DATA TO PROCESS Block Start

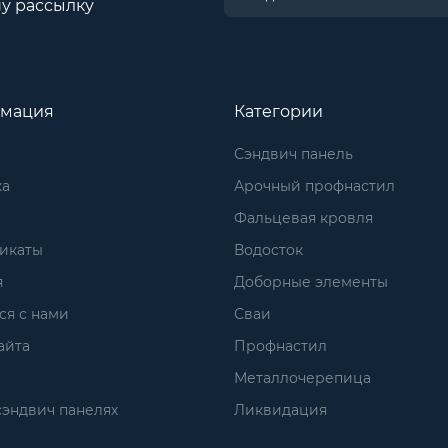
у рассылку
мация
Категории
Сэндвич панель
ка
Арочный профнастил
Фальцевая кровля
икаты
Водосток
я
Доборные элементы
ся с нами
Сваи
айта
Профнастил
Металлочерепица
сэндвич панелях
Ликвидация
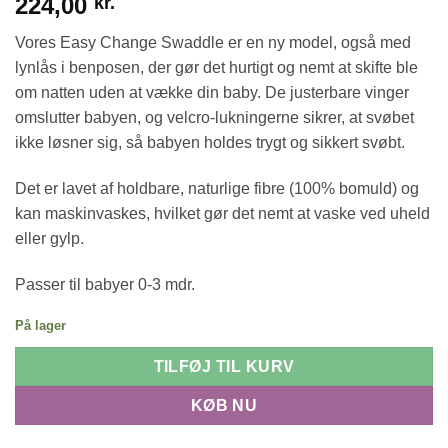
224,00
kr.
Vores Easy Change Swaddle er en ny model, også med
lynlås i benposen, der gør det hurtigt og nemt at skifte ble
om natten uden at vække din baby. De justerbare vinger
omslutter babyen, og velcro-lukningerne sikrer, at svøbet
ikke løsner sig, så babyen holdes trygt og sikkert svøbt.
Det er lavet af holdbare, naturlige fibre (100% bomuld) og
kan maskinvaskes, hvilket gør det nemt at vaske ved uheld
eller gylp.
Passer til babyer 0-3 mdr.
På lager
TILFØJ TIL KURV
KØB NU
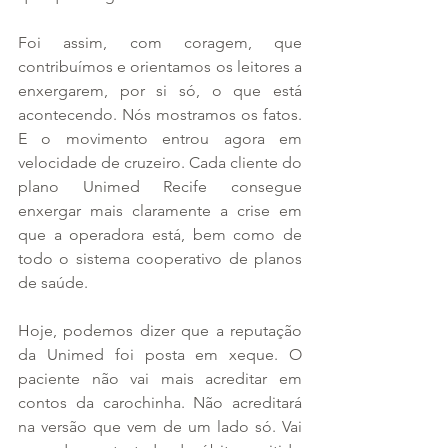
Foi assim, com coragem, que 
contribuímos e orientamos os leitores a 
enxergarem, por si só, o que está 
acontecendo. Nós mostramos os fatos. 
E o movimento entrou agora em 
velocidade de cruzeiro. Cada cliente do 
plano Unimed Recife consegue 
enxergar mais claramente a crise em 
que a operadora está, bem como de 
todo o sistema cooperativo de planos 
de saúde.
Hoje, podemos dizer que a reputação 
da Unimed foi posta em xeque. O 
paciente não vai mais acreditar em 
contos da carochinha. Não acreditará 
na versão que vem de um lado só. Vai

DATA TO PROCESS Block End
DATA TO PROCESS Block Start

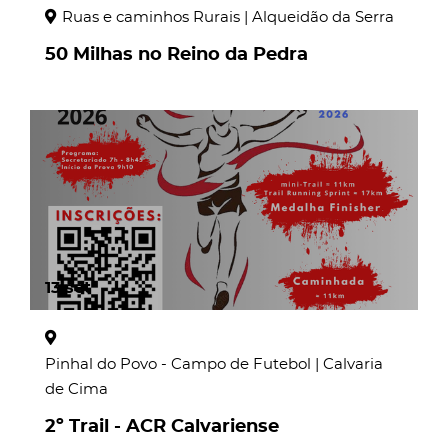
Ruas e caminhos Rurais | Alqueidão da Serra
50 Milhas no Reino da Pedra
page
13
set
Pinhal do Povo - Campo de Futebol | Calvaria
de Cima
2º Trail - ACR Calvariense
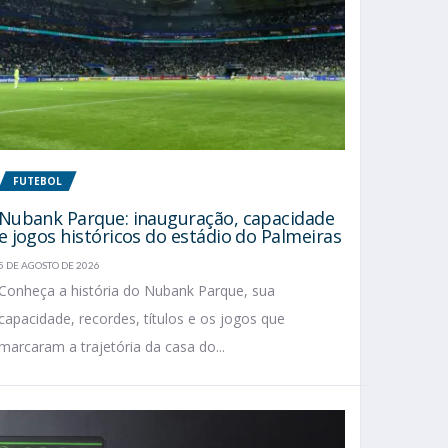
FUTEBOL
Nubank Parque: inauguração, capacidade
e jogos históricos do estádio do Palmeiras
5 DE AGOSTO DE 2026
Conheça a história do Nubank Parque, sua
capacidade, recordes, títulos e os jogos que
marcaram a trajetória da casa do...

DATA TO PROCESS Block End
DATA TO PROCESS Block Start

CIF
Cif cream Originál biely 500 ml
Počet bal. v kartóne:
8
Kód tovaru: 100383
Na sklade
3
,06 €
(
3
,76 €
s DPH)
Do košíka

DATA TO PROCESS Block End

**PROBLEM TO SOLVE:** The word "Parque" occurs on certain lines of the material; count those lines and respond with the number only.

**REPLY TO THE TASK:** 2